U.S. and coalition forces launched cyberattacks last year to help identify and destroy several command posts of Islamic State leaders, according to the former head of the task force to defeat ISIS in Iraq and Syria.

"This is a vignette that actually played out during and after the battle of Mosul and after the battle of Raqqa," said Gen. Stephen Townsend, who commanded Combined Joint Task Force-Operation Inherent Resolve in 2017.

Townsend, who now commands Army Training and Doctrine Command, described the multi-domain operation to an audience at the Association of the United States Army's LANPAC Symposium and Exposition in Hawaii.

U.S. and coalition forces were scouring the middle Euphrates River Valley, between Al Qa'im in Iraq and Raqqa in Syria, in search of command posts used by ISIS leaders, Townsend said.

Friendly forces had located the enemy's primary command post in the area but couldn't find the enemy's alternate sites.

"We knew that the enemy had alternate command posts, but we didn't know where they were," Townsend said.

"So rather than strike the primary command post and then have the enemy be unknown to us for a while while we reacquired where he went to, one of the subordinate units proposed that we use ... capabilities from space and cyber to deny the enemy's primary command post, forcing him to move to and unveil his alternate command posts," he explained.

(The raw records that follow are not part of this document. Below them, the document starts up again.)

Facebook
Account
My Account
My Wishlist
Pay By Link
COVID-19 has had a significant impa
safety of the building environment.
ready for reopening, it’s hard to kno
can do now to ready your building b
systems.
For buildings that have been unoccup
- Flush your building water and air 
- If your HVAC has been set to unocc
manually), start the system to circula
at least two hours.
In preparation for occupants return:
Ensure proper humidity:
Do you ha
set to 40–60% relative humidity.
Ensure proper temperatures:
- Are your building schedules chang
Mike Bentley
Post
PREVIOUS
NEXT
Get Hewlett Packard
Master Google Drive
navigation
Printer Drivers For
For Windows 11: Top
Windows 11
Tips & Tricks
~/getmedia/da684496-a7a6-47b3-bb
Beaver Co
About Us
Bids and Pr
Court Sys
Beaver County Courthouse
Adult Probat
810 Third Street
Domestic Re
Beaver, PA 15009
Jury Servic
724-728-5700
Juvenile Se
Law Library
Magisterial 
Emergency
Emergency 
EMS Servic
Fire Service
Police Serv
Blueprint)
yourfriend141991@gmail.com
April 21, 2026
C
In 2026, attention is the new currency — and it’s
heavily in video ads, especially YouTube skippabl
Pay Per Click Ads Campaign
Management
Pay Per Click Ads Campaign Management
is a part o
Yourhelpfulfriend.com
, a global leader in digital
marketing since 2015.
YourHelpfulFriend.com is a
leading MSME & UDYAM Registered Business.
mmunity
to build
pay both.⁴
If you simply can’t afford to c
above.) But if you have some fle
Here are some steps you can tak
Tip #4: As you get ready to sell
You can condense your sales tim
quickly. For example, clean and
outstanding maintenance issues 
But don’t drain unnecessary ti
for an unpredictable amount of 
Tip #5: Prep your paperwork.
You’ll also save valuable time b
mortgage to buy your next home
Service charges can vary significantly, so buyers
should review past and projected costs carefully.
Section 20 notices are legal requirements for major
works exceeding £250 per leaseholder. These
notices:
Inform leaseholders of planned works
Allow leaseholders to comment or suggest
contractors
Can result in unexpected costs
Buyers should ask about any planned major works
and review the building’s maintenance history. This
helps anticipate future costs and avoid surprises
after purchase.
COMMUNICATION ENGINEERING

The plan worked, Townsend said. When the enemy moved, "we struck the alternate command posts kinetically with lethal fires once we identified them, and we worked our way backward to the primary command post."

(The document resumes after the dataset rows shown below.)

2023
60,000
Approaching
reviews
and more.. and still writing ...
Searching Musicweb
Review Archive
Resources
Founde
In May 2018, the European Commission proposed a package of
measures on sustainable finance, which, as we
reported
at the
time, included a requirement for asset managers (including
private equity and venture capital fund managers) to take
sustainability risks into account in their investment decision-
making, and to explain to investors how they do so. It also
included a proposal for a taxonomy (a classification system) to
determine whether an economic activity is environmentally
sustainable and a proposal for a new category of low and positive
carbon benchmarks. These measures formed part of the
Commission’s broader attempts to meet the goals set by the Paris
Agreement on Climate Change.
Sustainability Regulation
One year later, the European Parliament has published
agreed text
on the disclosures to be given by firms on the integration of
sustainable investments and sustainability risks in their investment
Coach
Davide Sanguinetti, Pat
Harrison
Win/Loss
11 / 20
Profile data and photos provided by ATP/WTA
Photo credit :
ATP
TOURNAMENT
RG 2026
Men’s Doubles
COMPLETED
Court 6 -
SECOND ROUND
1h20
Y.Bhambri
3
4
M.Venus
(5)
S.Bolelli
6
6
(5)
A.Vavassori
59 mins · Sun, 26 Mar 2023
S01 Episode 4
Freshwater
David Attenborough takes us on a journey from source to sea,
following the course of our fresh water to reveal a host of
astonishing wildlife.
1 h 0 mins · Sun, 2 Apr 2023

The coordinated strikes were a clear example of multi-domain operations, formally known as multi-domain battle, a strategy U.S. military leaders stress as the key to surviving future wars with near-peer adversaries such as Russia and China.

"It's a multi-domain operation; it unfolded in air, land, sea, cyberspace and space," Townsend said.

But it took too long to complete -- about three weeks, he said, describing how some of the assets used required authorization from the national level and coalition partner nations.

"The bottom line is it took us a couple of weeks to organize this pretty sophisticated but small, multi-domain operation that lasted less than a week, and it was against an enemy that could not really contest us in any of the domains," Townsend said.

"Let's look to future war against a near-peer threat that can contest us in one or all of the domains. We are going to have to do better," he said.

"When the adversary's combined arms armies come rolling toward our alliance, we are going to have to generate ... sophisticated multi-domain operations in minutes or hours and those operations will have to last days and weeks," Townsend said.